Tom Kennedy’s changed his tune now:
Last week he told Chris Kenny on Sky News, “There’s no way that renewables at this time are capable of supplying Broken Hill… The reality is it’s not consistent power. You don’t have that baseload power, so for Broken Hill it’s almost useless.”
The principal lesson from Broken Hill is that a stable, consistent baseload supply produced by rotating turbines is essential for stabilising the grid’s frequency and underwriting fluctuating demand. Converting DC power from wind and solar to synchronised AC current becomes harder the more renewable energy is put into the system.
Not everyone has been as quick as Kennedy to wise up to the monstrous deception the renewable energy industry practised. Last Monday, Australia Institute Research Director Rod Campbell appeared before a Parliamentary committee on nuclear power to argue for the rapid phasing out of fossil fuels, “which is what climate science demands”. Nuclear power was a distraction, he claimed.
Campbell’s testimony involved insisting nuclear power was too expensive while admitting he had no idea how much a renewables-only plan would cost. “I haven’t researched that.”
Tellingly, the Australia Institute posted a video of Campbell’s testimony on YouTube, suggesting it wasn’t aware that he’d made a clown of himself. The anti-nuclear left is immune to contrary facts, paying homage to “the science” while disregarding the laws of physics, urging us to abandon fossil fuels by this time tomorrow while never once considering the constraints of engineering.

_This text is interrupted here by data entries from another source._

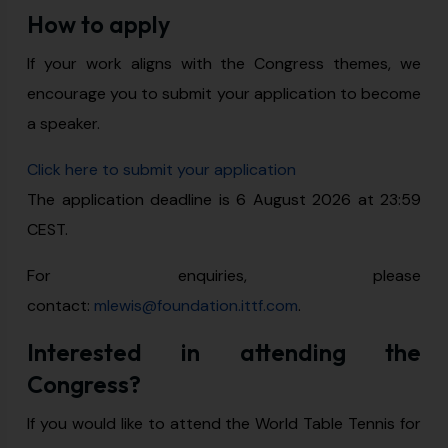
How to apply
If your work aligns with the Congress themes, we
encourage you to submit your application to become
a speaker.
Click here to submit your application
The application deadline is 6 August 2026 at 23:59
CEST.
For enquiries, please
contact:
mlewis@foundation.ittf.com
.
Interested in attending the
Congress?
If you would like to attend the World Table Tennis for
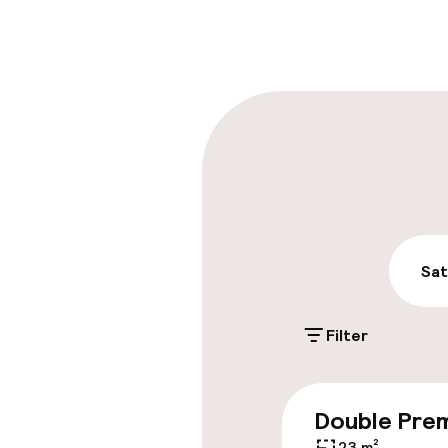
Front-desk: o
Late check-ou
Parking & mobil
On-site parki
PLN 60.00 per da
Public parking
Sat
Filter
Entertainment
Double Pre
Free Wi-Fi
23 m²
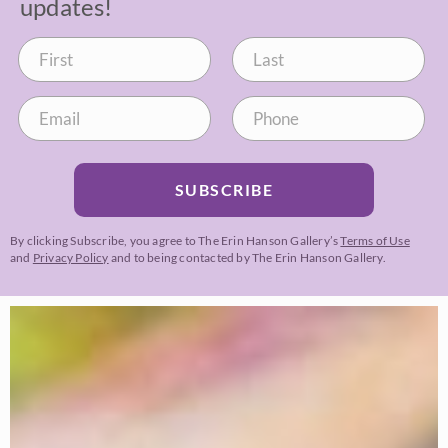
updates!
SUBSCRIBE
By clicking Subscribe, you agree to The Erin Hanson Gallery’s
Terms of Use
and
Privacy Policy
and to being contacted by The Erin Hanson Gallery.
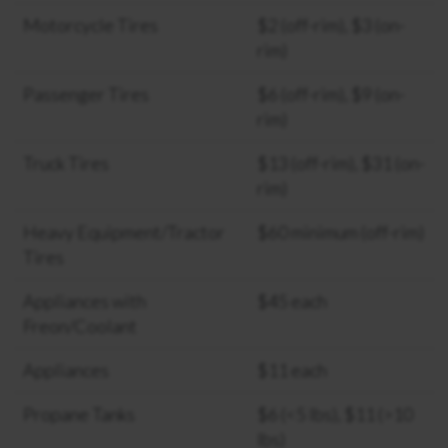
Motorcycle Tires
$2 (off-rim), $3 (on-
rim)
Passenger Tires
$6 (off-rim), $9 (on-
rim)
Truck Tires
$13 (off-rim), $31 (on-
rim)
Heavy Equipment/Tractor
$60 minimum (off-rim)
Tires
Appliances with
$45 each
Freon/Coolant
Appliances
$11 each
Propane Tanks
$6 (<5 lbs), $11 (>10
lbs)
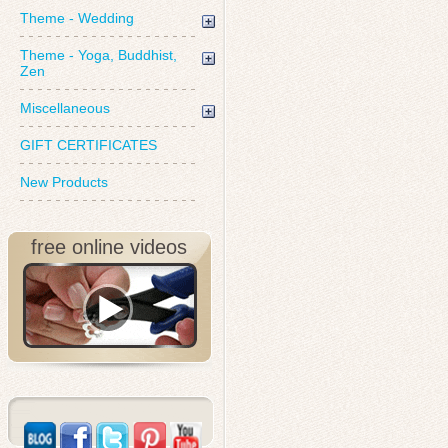
Theme - Wedding
Theme - Yoga, Buddhist,
Zen
Miscellaneous
GIFT CERTIFICATES
New Products
free online videos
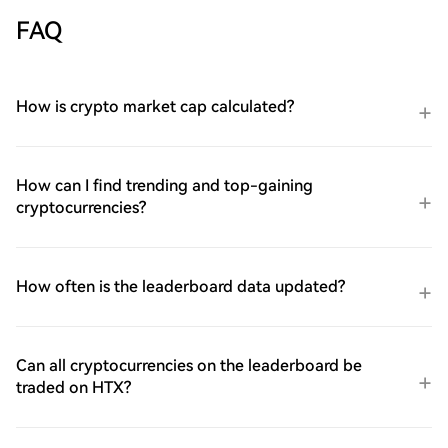
FAQ
How is crypto market cap calculated?
How can I find trending and top-gaining
cryptocurrencies?
How often is the leaderboard data updated?
Can all cryptocurrencies on the leaderboard be
traded on HTX?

Is this a sign of things to come for Britain? Yes, but with the proviso that the costs will be astronomically higher, the consequences and complications of the engineering issues magnified, and the political fallout utterly catastrophic when people start discovering they have to sit in the dark, eat cold food out of lifeless refrigerators and shiver through a winter’s night.
The Broken Hill experiment shows that Net Zero is pie in the sky where pigs fly. We can make plenty of use of renewables but 100% will never happen bar some unforeseen technological revolution. Certainly not by 2030.